Family Mealtime

It’s been about three months since we said so long to summer 2016, and we are missing so much about camp.  We miss our wonderful camp friends, the amazing adventures, and endless days of fun.  Our camp family unites us and gives us a sense of belonging.  A belonging that comes from bunk life, group activities, and mealtime.  Yes, mealtime! An important part of the camp experience and a constant that brings us together to eat, laugh, share stories and connect.  No matter where we gather, in the dining hall for breakfast, on the lawn for lunch, or down by the lake for cookouts, mealtime is an important part of the camp experience.

Being together at mealtime is a constant at camp, but quite challenging to carry out during the school year.  Busy schedules of soccer practice, dance classes, music lessons, work obligations, homework and other scheduling conflicts make family mealtime close to impossible to pull off on a regular basis.  If you are like most families, you are pleased if everyone is together a few times a week to share a meal and reconnect after a busy day.  Even with the best intentions, it’s easy for families to fall into a pattern of grabbing a breakfast bar on the way to school, eating dinner in the car on the way to an activity, or having something in front of the computer while completing homework.  But trying the increase family mealtime, even just one more meal a week, may be worth the effort.

Studies have shown time and time again that eating together has a positive effect on childhood development.  Cornell University found that children may be 35% less likely to engage in disordered eating, 24% more likely to eat healthier foods, and 12% less likely to be overweight when there is shared mealtime.  A Columbia University study concluded that frequent family dinners were associated with better school performance.  Frequent family meals have a positive impact on children’s values, identity and self-esteem.

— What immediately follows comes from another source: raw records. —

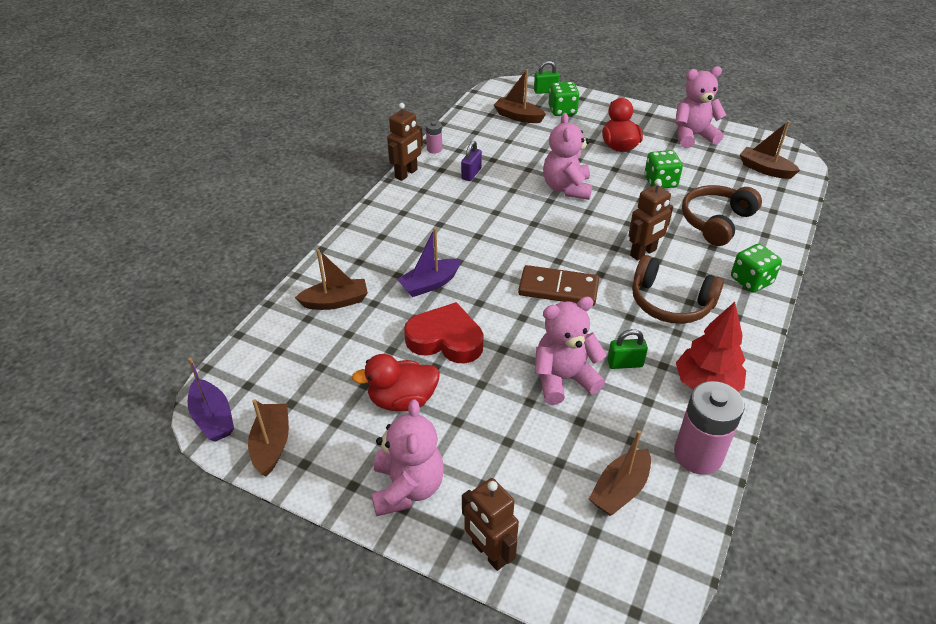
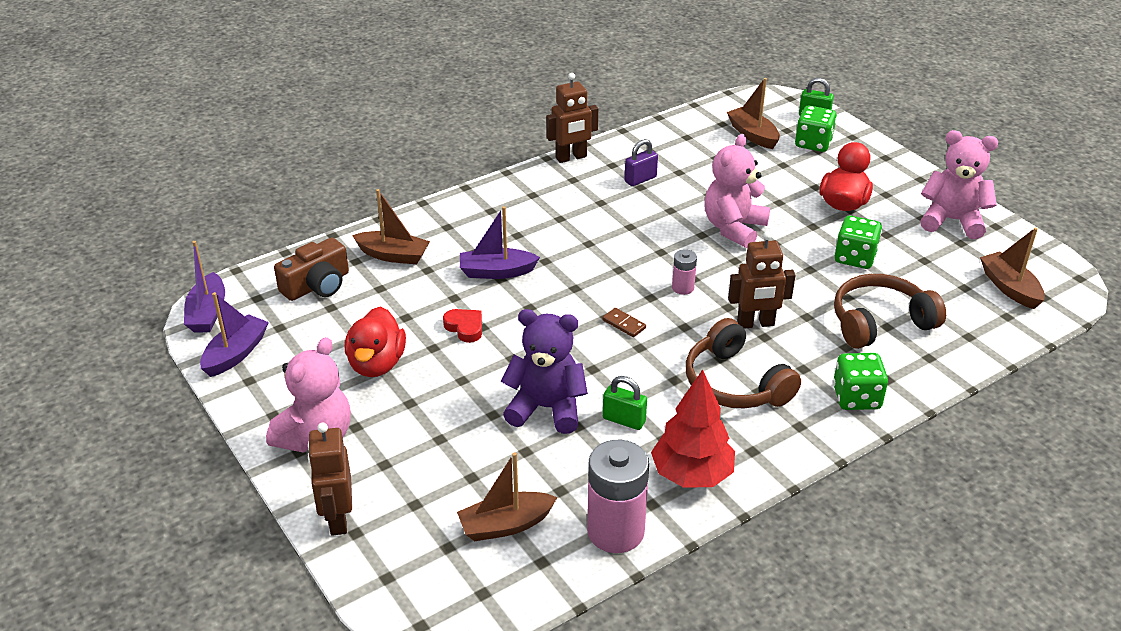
camera: 30 degrees right, 5 degrees down
brown boat [248,399,289,477] -> purple boat [200,292,269,377]
red duck [352,354,440,412] -> red duck turned 105 degrees counterclockwise [345,307,406,377]
red heart [404,302,484,363] -> red heart [443,309,482,343], size x0.51
pink battery [426,121,442,153] -> pink battery moved to [672,249,697,295]
brown domino [518,265,599,306] -> brown domino [603,308,646,337], size x0.44
pink teddy bear [535,297,607,405] -> purple teddy bear [501,309,588,434]
none -> brown camera [274,237,349,301]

Eating together provides the opportunity for conversation.  Conversation during mealtime allows a family to bond and connect.  It’s a chance to get to know what’s happening in each person’s life, share information and news of the day.  It helps families create a greater sense of belonging.  Conversation teaches children how to listen and to express their own opinions.  Miriam Weinstein, author of “The Surprising Power of Family Meals” feels the dinner table can be the perfect environment where kids learn how to conduct conversations, observe good manners, serve others, listen, solve conflicts and compromise.  “Family supper is important because it gives children reliable access to their parents.  It provides anchoring for everyone’s day. It emphasizes the importance of the family”.

Eating together also encourages healthy eating habits and provides positive role models for good health.  Children are more willing to try new foods and expand their tastes if foods are presented in a family setting.  Studies show that families that eat together consume more fruits, vegetables, protein and key nutrients.  Family meals allow you to introduce new foods and provide healthier diets, and meals prepared at home are usually healthier.  Getting everyone involved in the preparation of meals is also a great way to teach basic cooking skills and help children become more self-sufficient.  It’s not about coming up with a gourmet or complicated recipe, it’s about being together, connecting with family and enjoying the time together.

The J.M. Smucker company recently (May 2016) launched “Mealtime Movement” to guide families back together at mealtime.  This movement is about empowering families to view mealtime as an opportunity to connect in a world full of distractions.  We are thankful that camp provides this opportunity three times a day.  Campers and staff are together to eat, try new foods, and share stories. Camp mealtime gives us nourishment and energy for a full day of activities, connection to our friends and counselors, and life skills of socialization and good manners.  The only distraction may come from the spirited cheering and singing at the end of the meal, but that is a welcome distraction and one we all treasure.

In our busy lives and full schedules, we may not be able to achieve the exact mealtime setting camp provides, but finding the time for a few family meals each week will be well received. Sharing events of the day and enjoying time together will create a strong family connection at and away from the table.